Playing the System
Players love it. Spectators marvel at it. Grinnell men’s basketball is like nothing you’ve ever seen.
“It’s fun,” says senior co-captain Luke Yeager ’15. “It’s something you’ll never get at a different gym.”
Yeager explains, “It’s an unorthodox system that requires a lot of energy, a lot of participation, and a lot of bodies. It’s just a different way to play basketball.”
What it is
“The System is kind of an attitude,” head coach Dave Arseneault says. “We are not a survival-of-the-fittest program. We are a participation program. We have had some great players in this program, but we also have had players – some of whom would not have played for any other team in the conference – log significant minutes.”
Grinnell System basketball involves mass substitutions, three-point shots, full-court pressure, playing everybody, and running, running, and more running.
“It’s controlled chaos,” Arsenault says. “I think Ex-Monmouth coach Terry Glasgow hit it on the head when he said it was like ‘five mice coming out of a shoebox.’
“I guarantee if you watch us play, it will be very difficult to go back to watching any other brand of basketball,” Arseneault says. “It’s just pure entertainment. People who don’t even like basketball say, ‘That was just awesome!’”
Go have fun
The System can be traced back to 1993, just a few years after coach Arseneault's arrival at Grinnell. Arseneault had inherited a team that was at the bottom of the conference and tired of getting thumped on a regular basis. It was clear he had to do something different.
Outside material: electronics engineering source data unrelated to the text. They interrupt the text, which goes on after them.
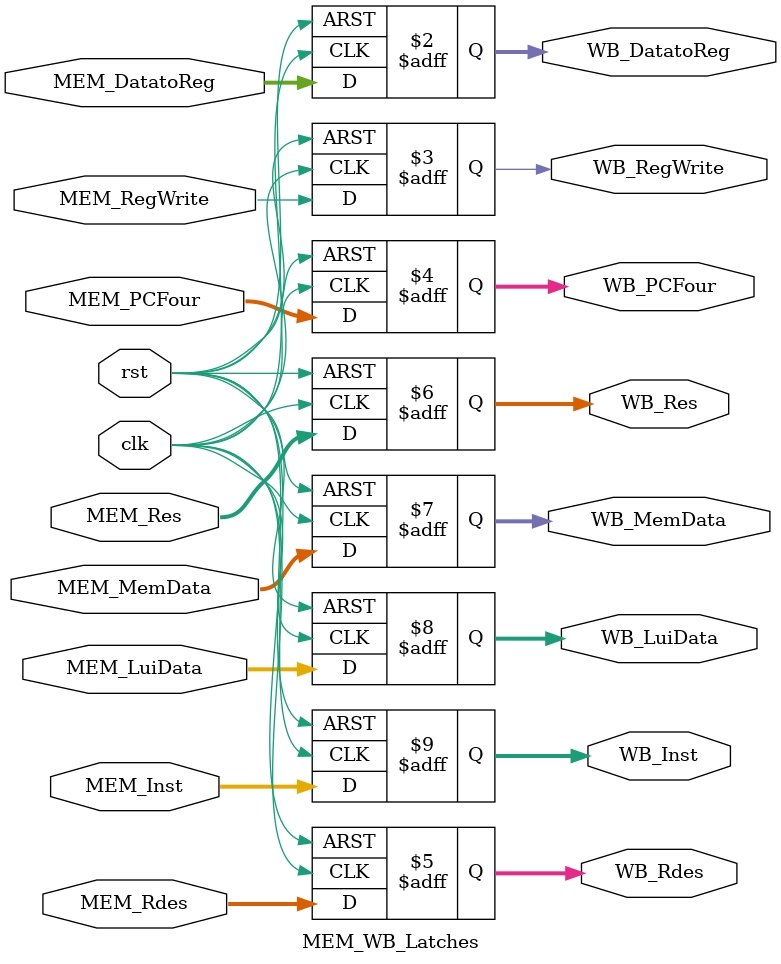
<source format=v>
`timescale 1ns / 1ps
module MEM_WB_Latches(
	input wire [1:0] MEM_DatatoReg,
	output reg [1:0] WB_DatatoReg,
	input wire MEM_RegWrite,
	output reg WB_RegWrite,
	input wire [31:0] MEM_PCFour,
	output reg [31:0] WB_PCFour,
	input wire [4:0] MEM_Rdes,
	output reg [4:0] WB_Rdes,
	input wire [31:0] MEM_Res,
	output reg [31:0] WB_Res,
	input wire [31:0] MEM_MemData,
	output reg [31:0] WB_MemData,
	input wire [31:0] MEM_LuiData,
	output reg [31:0] WB_LuiData,
	input wire [31:0] MEM_Inst,
	output reg [31:0] WB_Inst,
	input clk,
	input rst
	);
	always @ (posedge clk or posedge rst) begin
		if(rst) begin
			WB_DatatoReg <= 0;
			WB_RegWrite <= 0;
			WB_PCFour <= 0;
			WB_Rdes <= 0;
			WB_Res <= 0;
			WB_MemData <= 0;
			WB_LuiData <= 0;
			WB_Inst <= 0;
		end
		else begin
			WB_DatatoReg <= MEM_DatatoReg;
			WB_RegWrite <= MEM_RegWrite;
			WB_PCFour <= MEM_PCFour;
			WB_Rdes <= MEM_Rdes;
			WB_Res <= MEM_Res;
			WB_MemData <= MEM_MemData;
			WB_LuiData <= MEM_LuiData;
			WB_Inst <= MEM_Inst;
		end
	end
endmodule


</source>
Arseneault took his ideas for reinventing the program to Grinnell’s athletic director, Dee Fairchild. “She told me ‘Go see if you can have some fun with it,’” Arseneault says.
He did just that. “I was using our games and practices as a chance to experiment,” Arseneault says. “It drove my players nuts.”
By the numbers
Arseneault’s experimentations produced the innovative style of play known as The System. “But,” Arseneault says, “it wasn’t until two math students analyzed three years’ worth of game statistics that I was provided with a useful measurement for success.”
The students conducted their analysis of The System as an independent study project under the direction of Tom Moore, professor emeritus of mathematics and statistics. They identified the key statistical goals that were most likely to produce a win when playing The System.
“The formula for success that they derived has withstood the test of more than two decades of running and gunning,” Arseneault says.
Transformation, and the 138By any measure, The System transformed Grinnell men’s basketball. Once conference cellar dwellers, the Pioneer men have become perennial overall national scoring champions. Grinnell is no longer an automatic win for the rest of the Midwest Conference. People go to basketball games for a good time.
The System gained national attention in November 2012, when Grinnell sophomore Jack Taylor ’15 scored a record-smashing 138 points in a single game. NBA star LeBron James was quoted as saying it was a feat he wanted to see. ‘King LeBron’ referred to Taylor as “Sir Jack.”
Now, even NBA teams are experimenting with The System. Last fall, the Sacramento Kings hired former Grinnell assistant coach David Arseneault, Jr. ’09 as head coach of their development league team, the Reno Bighorns. Arseneault, Jr. is teaching NBA D-League pros a few things that the Pioneer men already know.
“You have to trust The System and you have to trust the coach,” Yeager says, “If all the players buy into it, that’s when it’s truly successful.”